On Saturday night we were to turn back the clock, you know that spring forward, fall back part of Daylight Savings Time. I wished I could turn back the day, or maybe even better, the month.
I had a friend ask if I wanted to participate in a bazaar at the local Legion. I had done a series of craft shows a few years ago and found it fun. As I had a collection of hats, mitts and scarves made last winter, and with the cold weather upon us, I said yes, I’d love to take part. I was thinking of getting rid of the accumulated stuff, I thought, but in the back of my mind I think it was a bit of that ‘need to do’ that had me agreeing.

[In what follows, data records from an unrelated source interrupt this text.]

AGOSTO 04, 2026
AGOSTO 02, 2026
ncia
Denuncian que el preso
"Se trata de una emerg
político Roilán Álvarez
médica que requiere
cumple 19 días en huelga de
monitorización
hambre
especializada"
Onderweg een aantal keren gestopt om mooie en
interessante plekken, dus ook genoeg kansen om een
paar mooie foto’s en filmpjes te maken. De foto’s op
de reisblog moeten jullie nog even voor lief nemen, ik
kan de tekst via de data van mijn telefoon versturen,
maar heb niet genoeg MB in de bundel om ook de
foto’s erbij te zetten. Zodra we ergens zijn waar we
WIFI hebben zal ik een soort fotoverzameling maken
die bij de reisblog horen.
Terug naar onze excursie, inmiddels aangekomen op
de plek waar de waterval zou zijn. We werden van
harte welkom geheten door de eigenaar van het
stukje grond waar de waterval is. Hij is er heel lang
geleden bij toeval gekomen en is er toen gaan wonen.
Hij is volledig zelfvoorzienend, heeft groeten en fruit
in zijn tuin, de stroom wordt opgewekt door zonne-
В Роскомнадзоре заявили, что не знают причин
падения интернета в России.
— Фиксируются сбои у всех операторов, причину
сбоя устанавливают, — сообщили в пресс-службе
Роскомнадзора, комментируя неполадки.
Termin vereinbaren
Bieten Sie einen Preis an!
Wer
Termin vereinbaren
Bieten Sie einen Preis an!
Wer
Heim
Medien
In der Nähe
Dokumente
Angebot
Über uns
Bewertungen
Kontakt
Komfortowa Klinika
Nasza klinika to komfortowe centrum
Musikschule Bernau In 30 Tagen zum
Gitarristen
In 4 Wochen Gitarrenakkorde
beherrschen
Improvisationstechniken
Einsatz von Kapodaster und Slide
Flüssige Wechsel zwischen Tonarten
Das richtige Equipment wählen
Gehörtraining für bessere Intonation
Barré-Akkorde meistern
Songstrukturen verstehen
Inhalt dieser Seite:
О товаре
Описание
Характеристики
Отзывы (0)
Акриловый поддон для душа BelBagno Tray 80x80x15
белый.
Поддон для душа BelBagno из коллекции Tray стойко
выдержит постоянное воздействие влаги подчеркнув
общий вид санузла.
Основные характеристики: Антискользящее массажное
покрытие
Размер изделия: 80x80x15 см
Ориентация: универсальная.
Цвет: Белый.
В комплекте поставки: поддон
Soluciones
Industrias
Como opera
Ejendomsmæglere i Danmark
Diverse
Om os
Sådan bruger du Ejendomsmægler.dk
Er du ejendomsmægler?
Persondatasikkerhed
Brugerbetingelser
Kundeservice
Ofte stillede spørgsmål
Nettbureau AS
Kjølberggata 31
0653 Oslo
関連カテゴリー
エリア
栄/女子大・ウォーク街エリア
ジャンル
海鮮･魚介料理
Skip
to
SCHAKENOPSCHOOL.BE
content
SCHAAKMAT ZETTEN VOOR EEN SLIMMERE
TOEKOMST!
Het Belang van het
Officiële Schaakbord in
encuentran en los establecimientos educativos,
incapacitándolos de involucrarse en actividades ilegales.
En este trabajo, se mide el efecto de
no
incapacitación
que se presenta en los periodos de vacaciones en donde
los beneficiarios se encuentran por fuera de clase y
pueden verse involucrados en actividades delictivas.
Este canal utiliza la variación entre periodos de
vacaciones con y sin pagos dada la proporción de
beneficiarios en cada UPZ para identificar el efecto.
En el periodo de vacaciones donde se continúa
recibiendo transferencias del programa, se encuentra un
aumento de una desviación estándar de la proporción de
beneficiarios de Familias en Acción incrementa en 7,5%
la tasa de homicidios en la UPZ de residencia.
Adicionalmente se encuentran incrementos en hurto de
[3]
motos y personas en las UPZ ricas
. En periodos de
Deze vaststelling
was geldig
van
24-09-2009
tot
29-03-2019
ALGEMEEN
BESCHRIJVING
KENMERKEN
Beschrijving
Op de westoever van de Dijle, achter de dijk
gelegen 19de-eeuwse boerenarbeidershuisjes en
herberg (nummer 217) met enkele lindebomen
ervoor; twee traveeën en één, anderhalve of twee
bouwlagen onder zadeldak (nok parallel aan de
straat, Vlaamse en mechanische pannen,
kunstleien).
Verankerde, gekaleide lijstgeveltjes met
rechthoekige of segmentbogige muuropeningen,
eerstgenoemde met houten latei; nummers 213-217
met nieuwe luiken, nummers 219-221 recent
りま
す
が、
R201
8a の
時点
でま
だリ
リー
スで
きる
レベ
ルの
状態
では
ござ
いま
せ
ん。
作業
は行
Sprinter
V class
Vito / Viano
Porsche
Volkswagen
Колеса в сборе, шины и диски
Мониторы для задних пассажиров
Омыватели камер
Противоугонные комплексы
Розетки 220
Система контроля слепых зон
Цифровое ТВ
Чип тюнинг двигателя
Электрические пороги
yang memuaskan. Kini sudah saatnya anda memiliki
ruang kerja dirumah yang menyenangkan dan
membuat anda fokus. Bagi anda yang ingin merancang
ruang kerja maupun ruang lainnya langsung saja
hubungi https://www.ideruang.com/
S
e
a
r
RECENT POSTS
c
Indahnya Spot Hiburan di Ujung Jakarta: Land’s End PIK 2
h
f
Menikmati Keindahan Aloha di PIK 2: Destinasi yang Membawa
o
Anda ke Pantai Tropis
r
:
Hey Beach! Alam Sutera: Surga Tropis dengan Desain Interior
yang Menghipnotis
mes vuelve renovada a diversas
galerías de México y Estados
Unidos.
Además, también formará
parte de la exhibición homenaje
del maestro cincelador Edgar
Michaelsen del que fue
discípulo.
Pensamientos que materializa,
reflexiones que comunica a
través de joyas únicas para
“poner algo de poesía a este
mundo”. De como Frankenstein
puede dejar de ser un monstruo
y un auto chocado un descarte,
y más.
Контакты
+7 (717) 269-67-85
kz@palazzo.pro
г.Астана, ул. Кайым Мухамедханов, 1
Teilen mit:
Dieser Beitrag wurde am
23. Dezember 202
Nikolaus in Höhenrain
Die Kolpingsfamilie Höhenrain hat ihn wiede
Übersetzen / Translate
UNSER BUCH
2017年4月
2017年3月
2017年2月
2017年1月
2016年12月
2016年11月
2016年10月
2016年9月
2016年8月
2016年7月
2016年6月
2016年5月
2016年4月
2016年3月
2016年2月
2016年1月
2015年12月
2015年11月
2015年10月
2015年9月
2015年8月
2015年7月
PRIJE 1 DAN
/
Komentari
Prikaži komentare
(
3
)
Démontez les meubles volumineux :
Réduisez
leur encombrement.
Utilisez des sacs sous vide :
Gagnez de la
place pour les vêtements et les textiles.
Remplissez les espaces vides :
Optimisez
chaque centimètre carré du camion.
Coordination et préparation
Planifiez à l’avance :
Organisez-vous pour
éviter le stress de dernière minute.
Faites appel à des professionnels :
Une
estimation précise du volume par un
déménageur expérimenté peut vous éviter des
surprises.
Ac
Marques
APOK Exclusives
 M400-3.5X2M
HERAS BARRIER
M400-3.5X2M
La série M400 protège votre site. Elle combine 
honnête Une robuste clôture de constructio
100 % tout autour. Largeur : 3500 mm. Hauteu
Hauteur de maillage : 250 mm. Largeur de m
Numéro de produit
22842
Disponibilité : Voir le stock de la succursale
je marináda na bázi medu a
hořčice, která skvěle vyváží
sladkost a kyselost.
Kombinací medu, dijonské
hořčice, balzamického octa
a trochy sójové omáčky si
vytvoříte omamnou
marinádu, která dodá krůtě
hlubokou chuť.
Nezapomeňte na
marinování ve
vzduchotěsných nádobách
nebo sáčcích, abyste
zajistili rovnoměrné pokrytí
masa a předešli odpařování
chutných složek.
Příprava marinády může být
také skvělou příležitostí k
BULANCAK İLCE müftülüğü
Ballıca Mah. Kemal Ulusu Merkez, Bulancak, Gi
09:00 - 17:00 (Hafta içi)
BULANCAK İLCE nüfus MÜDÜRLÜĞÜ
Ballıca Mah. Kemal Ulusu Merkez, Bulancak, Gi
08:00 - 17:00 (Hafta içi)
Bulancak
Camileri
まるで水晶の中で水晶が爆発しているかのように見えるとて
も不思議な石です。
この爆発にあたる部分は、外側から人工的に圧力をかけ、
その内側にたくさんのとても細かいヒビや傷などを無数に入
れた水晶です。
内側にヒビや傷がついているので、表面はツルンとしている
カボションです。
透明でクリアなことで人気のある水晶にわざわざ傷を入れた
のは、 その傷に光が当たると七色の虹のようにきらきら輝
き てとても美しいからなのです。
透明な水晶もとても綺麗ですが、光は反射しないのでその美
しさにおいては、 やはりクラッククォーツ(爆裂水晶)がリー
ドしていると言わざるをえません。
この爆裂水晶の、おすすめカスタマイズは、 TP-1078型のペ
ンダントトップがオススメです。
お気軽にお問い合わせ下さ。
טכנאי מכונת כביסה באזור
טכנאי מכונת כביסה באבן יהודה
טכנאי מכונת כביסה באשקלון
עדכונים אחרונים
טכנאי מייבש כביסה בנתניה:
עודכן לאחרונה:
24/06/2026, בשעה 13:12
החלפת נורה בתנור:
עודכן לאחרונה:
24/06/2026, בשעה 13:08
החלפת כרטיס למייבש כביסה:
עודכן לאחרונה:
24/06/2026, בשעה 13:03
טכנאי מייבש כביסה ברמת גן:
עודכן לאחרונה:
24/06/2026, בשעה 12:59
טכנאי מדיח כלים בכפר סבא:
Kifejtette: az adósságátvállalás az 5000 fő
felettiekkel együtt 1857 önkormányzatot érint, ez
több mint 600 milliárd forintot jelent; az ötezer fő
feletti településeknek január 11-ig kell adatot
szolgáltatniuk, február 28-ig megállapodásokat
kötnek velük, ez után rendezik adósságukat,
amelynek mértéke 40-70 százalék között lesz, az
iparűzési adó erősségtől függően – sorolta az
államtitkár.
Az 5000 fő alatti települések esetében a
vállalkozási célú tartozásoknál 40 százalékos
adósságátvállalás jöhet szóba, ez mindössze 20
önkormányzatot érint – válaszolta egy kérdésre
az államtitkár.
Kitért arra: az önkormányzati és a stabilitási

I act, and was almost 100% to the point of acceptance, that this kind of activity is beyond me. I guess I needed that last test to finally, once and for all, be convinced.
It’s not just the long hours of the bazaar, the sitting in hard and uncomfortable chairs with no back support, it’s the preparation, the packing and moving and lifting of boxes of goods to display. I had help loading the car, and unloading, but there’s still a lot of bending and such in getting things unpacked. But we got it done.
The rest of the day was a pleasant, talking with people, having one-to-one time with my granddaughter. But every trip I made to the bathroom I was stiffer, more tired and in more pain. By the time my daughter and son-in-law came to help pack up I was in distress.
I barely made it across the street to the parking lot, and was glad for the few minutes I could sit before I parked at home and had to walk to the door. I spent the rest of the night in bed, loaded up on pain meds and with the heating pad to my back. I never got up, except for a few trips to the bathroom where I leaned heavily on furniture and doorways, until almost noon on Sunday.
That proved to be another lost day as I couldn’t sit for long, and spent most of the day in bed, my heating pad my new best friend. Today has been better. I had to get up to put the garbage out, although I never got it to the curb, but left it about a foot from my door. The maintenance man who collects it for the complex will understand.
Saturday I called my daughter and told her to say it, say that big “I told you so!” I knew she was thinking. I learned my lesson, the hard way, of course, but I won’t be signing up for any bazaars or Christmas fairs, not again.
I have to admit it is hard giving up things I like to do, and sometimes, even with the pain and immobility I’m suffering right now, it was worth it. I kept myself busy last winter when going out was...out of the question, and had quite a pile of crocheted items. I make stuff for friends and family, but let’s be reasonable, how many hats does one person need.
I decided to take a page from GG’s book. GG stands for great grandmother, my daughter-in-law’s grandmother, the GG a designation for her children. She makes hats and mitts throughout the year and donates them to various charities. I think I’ll research and see what charity suits me and make that my winter project this year.
When I’m mobile again I’m going to take the items I had left after the bazaar and donate them to the women’s shelter.
I’ll give in a bit, OK maybe a lot, but I’m not going to give up, not yet.